何者にもなれない私たちへ

 この前明け方の若者たちを観て、次は朝井リョウさん原作の何者を観た。私たちは何者か。何者にもなれていない私。実は何者かになれる人なんていないんじゃないかと思う。

 あなたは何者ですか?という問いにどう答えますか。という内容で授業をした。

 所属、性格、名前。挙げてみるときりがないくらい。それぞれに答えがあって、議論は進んだ。時々でいいからこういう答えの無い問いに向き合うことは大事だと思う。
 考えると僕らにはさまざまな属性があって、それを身にまとって生きている。それはラベルと言ってもいいと思う。身体中に貼られたラベルは時に増えたり減ったり、剥がしたり貼り替えられたりする。その時と場合によって色々なラベルを使い分けて、それを演じたりしてる。

 じゃあそのラベルを全部剥がしたら何が残る?答えがない質問だと伝えた上で聞いてみた。
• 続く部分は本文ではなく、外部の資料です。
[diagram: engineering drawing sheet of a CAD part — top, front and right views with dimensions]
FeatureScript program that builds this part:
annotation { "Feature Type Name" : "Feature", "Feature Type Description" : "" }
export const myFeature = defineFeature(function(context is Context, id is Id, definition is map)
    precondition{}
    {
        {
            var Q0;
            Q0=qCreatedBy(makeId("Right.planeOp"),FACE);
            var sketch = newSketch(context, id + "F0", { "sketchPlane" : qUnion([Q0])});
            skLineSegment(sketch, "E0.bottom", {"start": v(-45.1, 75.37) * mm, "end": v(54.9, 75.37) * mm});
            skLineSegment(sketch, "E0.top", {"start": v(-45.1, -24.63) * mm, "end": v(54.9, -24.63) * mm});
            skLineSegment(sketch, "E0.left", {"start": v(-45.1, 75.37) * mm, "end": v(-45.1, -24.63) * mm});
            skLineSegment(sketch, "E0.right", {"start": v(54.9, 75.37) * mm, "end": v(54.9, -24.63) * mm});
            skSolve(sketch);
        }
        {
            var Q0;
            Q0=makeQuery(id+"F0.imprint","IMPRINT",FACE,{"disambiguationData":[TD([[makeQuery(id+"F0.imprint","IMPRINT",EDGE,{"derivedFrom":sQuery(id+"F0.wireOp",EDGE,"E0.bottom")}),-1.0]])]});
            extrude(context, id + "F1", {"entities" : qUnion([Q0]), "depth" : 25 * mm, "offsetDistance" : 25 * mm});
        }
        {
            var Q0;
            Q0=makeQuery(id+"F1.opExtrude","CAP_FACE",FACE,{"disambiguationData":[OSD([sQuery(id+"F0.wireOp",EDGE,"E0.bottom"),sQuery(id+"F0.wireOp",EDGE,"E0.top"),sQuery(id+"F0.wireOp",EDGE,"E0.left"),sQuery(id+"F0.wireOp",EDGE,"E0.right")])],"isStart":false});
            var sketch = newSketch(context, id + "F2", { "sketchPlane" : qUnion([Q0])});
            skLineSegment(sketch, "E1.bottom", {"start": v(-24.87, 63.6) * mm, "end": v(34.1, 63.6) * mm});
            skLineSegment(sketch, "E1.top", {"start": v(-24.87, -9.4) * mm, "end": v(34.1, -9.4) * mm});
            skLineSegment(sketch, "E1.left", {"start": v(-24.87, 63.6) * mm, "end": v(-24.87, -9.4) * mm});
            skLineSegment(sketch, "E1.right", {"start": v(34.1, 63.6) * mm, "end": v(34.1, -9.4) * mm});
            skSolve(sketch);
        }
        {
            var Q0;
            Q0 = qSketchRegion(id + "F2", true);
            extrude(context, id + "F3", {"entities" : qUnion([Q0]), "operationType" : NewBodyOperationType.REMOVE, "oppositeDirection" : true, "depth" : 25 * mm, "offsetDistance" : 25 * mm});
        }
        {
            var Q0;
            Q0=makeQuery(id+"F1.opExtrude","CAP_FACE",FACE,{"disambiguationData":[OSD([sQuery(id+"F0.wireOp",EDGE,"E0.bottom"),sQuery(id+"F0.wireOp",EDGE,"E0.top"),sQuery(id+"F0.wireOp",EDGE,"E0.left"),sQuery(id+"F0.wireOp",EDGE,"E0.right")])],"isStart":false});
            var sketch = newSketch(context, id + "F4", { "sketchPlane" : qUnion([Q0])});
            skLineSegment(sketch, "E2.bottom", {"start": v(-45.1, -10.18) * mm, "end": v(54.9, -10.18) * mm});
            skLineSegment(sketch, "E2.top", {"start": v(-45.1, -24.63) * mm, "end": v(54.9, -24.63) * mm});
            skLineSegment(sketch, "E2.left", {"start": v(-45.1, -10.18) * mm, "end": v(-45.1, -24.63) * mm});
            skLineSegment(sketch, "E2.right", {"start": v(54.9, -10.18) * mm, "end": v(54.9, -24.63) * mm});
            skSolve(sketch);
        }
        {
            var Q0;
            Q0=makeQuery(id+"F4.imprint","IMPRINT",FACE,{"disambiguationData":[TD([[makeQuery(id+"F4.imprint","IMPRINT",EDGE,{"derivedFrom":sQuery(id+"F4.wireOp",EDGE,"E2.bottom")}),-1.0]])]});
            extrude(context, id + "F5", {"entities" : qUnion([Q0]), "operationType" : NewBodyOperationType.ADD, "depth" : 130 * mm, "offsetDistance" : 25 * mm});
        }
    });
ある人は言った。「名前が残る」。じゃあ名前=あなたなの?そう言われると違うような気がする。名は体を表すと言われる。僕の名前は漢字で書くと○○○○の四文字で、ひらがなで書くと×××××××の七文字になる。でもそれが無くなったらどうなるか。もちろん、現実的にありえないことなのは分かっている。僕はこのまま○○○○(×××××××)であり続けるだろうし、それは他者によって認識される。

 そこに確かに肉体も精神も存在する。でもそれ自体を表すものなんてないのかもしれない。でも、存在を探し続ける存在が人間なのかもしれない。確固たる自分がないのを分かった上で、何者かになろうとして悦び、悲しむ。だから楽しいのかもしれないね。